Foi exatamente neste contexto de hegemonia ideológica que as “mentes brilhantes” do liberalismo brasileiro buscaram o conceito de patrimonialismo para legitimar o discurso de demonização do Estado. Segundo a tese de nossos liberais, tudo de ruim que havia no Brasil tinha a ver com a existência de um “estamento burocrático” (termo de Raymundo Faoro) que engolia todas as iniciativas virtuosas dos homens de mercado. Esse estamento, na cabeca de nossos liberais e seus seguidores, tem o poder explicativo que um “encosto” possui na Igreja Universal: ela está em toda parte onde o mal se manifesta.

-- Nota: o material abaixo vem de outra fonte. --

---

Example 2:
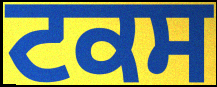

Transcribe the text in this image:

ਟਕਸ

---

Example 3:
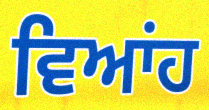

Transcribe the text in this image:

ਵਿਆਂਹ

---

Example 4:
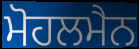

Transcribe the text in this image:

ਮੋਹਲਮੈਨ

A falsa dicotomia entre mercado e Estado busca esconder que o mercado é sempre fruto da política, que não funciona sem que seja criado por uma vontade parcial que se impõe sobre as outras, vontade essa que, se vista em seu lastro histórico, sempre vai derivar de um acordo dos vencedores para instaurar a competição. Mercados são áreas de competição, cooperação e consensos valorativos que nunca puderam prescindir de uma ordem social e política. A legalidade quase natural que o neoliberalismo pretende atribuir ao mercado historicamente existente esconde que a competição permitida e percebida como justa é feita por competidores herdeiros do poder, que foram favorecidos por políticas estatais sem as quais a ordem vigente da competição não existira em lugar algum.
O liberalismo econômico é uma intervenção política que usa o Estado para fomentar a competição consentida entre si pelos vencedores e esconde todo o esforço político que precisa para ser o que é. Esconder sua ideologia, torná-la espontânea, é o que faz a política do mercado para que este seja percebido como envolvido por nenhuma política.

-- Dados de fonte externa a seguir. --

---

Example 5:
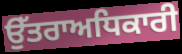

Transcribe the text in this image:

ਉੱਤਰਾਅਧਿਕਾਰੀ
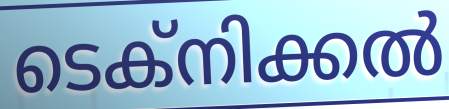
ടെക്നിക്കൽ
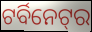
ଟର୍ବିନେଟ୍‌ର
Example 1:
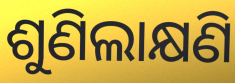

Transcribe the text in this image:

ଶୁଣିଲାକ୍ଷଣି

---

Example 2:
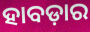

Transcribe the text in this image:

ହାବଡ଼ାର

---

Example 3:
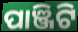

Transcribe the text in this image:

ପାଞ୍ଜିଟି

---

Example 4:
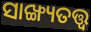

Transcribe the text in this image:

ସାଙ୍ଖ୍ୟତତ୍ତ୍ଵ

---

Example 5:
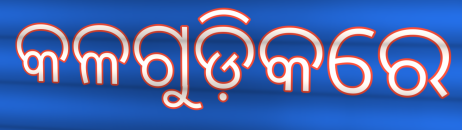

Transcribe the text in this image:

କଳଗୁଡ଼ିକରେ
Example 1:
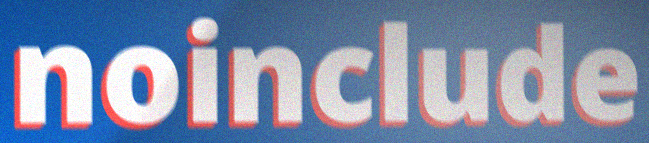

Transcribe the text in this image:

noinclude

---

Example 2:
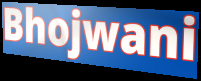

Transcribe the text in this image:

Bhojwani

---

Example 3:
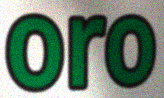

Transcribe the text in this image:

oro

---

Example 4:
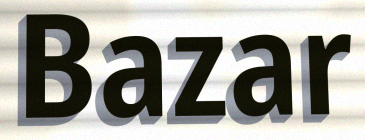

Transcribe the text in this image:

Bazar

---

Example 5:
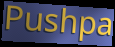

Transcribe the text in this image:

Pushpa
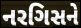
નરગિસને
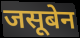
जसूबेन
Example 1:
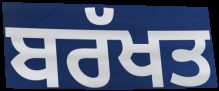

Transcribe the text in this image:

ਬਰੱਖਤ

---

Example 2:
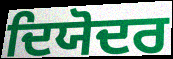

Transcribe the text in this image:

ਦਿਯੋਦਰ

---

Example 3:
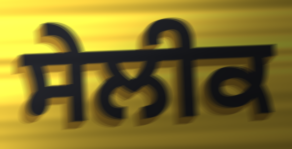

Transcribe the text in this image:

ਸੇਲੀਕ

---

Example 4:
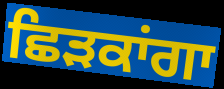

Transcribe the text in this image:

ਛਿੜਕਾਂਗਾ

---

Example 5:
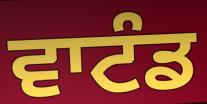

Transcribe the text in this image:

ਵਾਟੰਡ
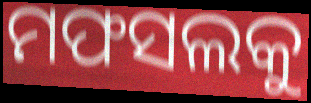
ମଫସଲକୁ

A crise do “fim das ideologias” traz à esquerda vários desafios, tanto práticos como teóricos. Do ponto de vista teórico, parece fundamental que a esquerda se lance numa discussão sobre o mercado, seu status na História e suas possibilidades evolutivas. O que não pode é a esquerda usar as mesmas armas em sentido contrário, como se bastasse denunciar os esquemas neoliberais de controle do Estado como “patrimonialismo de direita”. Patrimonialismo é um termo do senso comum erudito que serve para mascarar os conflitos sociais entre classes e todo tipo de privilégio que atravessam mercado e Estado. Se os fatos parecem mostrar que o mercado não é o contrário de Estado e muito menos o contrário de política e todas as incertezas e mazelas que associamos à esta em meio à hegemonia de sua demonização, como definir então o mercado? Demonstrando a mentira liberal, sobra algo de positivo no mercado que a esquerda poderia ou deveria incluir em suas proposições? Em que medida o mercado se associa à democracia?.
Me parece que uma vertente muito promissora para essa questão é a chamada “nova sociologia econômica”. O que também nao é nenhum um pouco positivo é o revanchismo preguiçoso de alguns que acreditam num mero retorno à Marx como caminho suficiente para uma crítica radical ao capitalismo. No momento em que ninguém pode mais esconder a necessidade de política para restabelecer a ordem dos mercados, nada me parece mais oportuno do que alargar os termos do debate para que a pobreza intelectual que interessa à direita (imagine que hoje Reinaldo de Azevedo e FHC tem igual importância para DEM e PSDB!) não seja mantida com a pretensão de parte da esquerda que acha poder enfrentar o dogmatismo neoliberal sem atualizar Marx.